HA-966

Identifiers
- IUPAC name 3-Amino-1-hydroxy-pyrrolidin-2-one;
- CAS Number: 1003-51-6;
- PubChem CID: 1232;
- ChemSpider: 1195;
- UNII: F2JLV9220T;
- CompTox Dashboard (EPA): DTXSID90905333 ;
- ECHA InfoCard: 100.162.446

Chemical and physical data
- Formula: C_{4}H_{8}N_{2}O_{2}
- Molar mass: 116.120 g·mol^{−1}
- 3D model (JSmol): Interactive image;
- SMILES O=C1C(CCN1O)N;
- InChI InChI=1S/C4H8N2O2/c5-3-1-2-6(8)4(3)7/h3,8H,1-2,5H2; Key:HCKUBNLZMKAEIN-UHFFFAOYSA-N;

= HA-966 =

Chemical compound

HA-966 or (±)-3-amino-1-hydroxy-pyrrolidin-2-one is a molecule used in scientific research as a glycine receptor and NMDA receptor antagonist / low efficacy partial agonist. It has neuroprotective and anticonvulsant, anxiolytic, antinociceptive and sedative / hypnotic effects in animal models. Pilot human clinical trials in the early 1960s showed that HA-966 appeared to benefit patients with tremors of extrapyramidal origin.

The two enantiomers of HA-966 have differing pharmacological activity.
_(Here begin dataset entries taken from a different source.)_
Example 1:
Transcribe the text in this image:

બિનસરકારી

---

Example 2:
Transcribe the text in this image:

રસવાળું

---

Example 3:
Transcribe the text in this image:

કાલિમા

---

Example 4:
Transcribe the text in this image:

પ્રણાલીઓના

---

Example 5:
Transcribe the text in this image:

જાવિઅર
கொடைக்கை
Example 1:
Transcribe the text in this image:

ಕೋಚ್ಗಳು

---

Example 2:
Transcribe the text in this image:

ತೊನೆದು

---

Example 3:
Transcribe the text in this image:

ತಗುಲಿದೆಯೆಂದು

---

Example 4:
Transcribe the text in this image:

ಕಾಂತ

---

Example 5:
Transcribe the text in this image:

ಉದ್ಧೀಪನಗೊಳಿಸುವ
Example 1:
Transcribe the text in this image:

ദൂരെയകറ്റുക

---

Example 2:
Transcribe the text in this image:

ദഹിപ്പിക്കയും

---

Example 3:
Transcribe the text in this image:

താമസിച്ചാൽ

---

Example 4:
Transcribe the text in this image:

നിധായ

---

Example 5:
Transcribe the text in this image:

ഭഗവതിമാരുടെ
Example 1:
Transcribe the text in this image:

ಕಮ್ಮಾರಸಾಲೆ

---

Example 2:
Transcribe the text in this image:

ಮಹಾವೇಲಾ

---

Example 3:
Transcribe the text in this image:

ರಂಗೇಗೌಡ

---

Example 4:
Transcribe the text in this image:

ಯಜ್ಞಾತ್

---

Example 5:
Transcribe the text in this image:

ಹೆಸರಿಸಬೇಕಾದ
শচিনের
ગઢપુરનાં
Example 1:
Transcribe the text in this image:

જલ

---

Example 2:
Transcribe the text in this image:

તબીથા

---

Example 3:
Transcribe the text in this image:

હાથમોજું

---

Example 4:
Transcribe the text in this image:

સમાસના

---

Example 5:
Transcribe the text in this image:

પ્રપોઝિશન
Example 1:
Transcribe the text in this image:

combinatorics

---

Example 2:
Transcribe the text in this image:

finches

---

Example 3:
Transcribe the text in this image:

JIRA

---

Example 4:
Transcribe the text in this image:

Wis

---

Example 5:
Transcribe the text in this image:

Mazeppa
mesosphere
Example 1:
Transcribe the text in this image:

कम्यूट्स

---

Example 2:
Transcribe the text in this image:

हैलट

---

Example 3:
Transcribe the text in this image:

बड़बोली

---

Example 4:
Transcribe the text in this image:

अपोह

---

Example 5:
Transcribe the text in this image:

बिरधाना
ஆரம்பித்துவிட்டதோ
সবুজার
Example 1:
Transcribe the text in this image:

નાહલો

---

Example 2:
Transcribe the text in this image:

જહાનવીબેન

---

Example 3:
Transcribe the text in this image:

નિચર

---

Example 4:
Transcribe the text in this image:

The glycine/N-methyl-D-aspartate receptor antagonist activity is specific to the (R)-(+)-enantiomer, whereas the sedative and ataxic effects are specific to the (S)-(-)-enantiomer.

(R)-(+)-HA-966 did not induce drug-appropriate responding in animals trained to discriminate phencyclidine (PCP) from saline, suggesting that the glycine receptor ligand (R)-(+)-HA-966 has a significantly different behavioral profile than drugs affecting the ion channel of the NMDA receptor complex.

(S)-(-)-HA-966 has been described as a "γ-hydroxybutyric acid (GHB)-like agent" and a "potent y-butyrolactone-like sedative", but it shows no affinity for the GABA_{B} receptor (GABA_{B}R).

HA-966 is structurally a cyclized derivative of norvaline hydroxamate.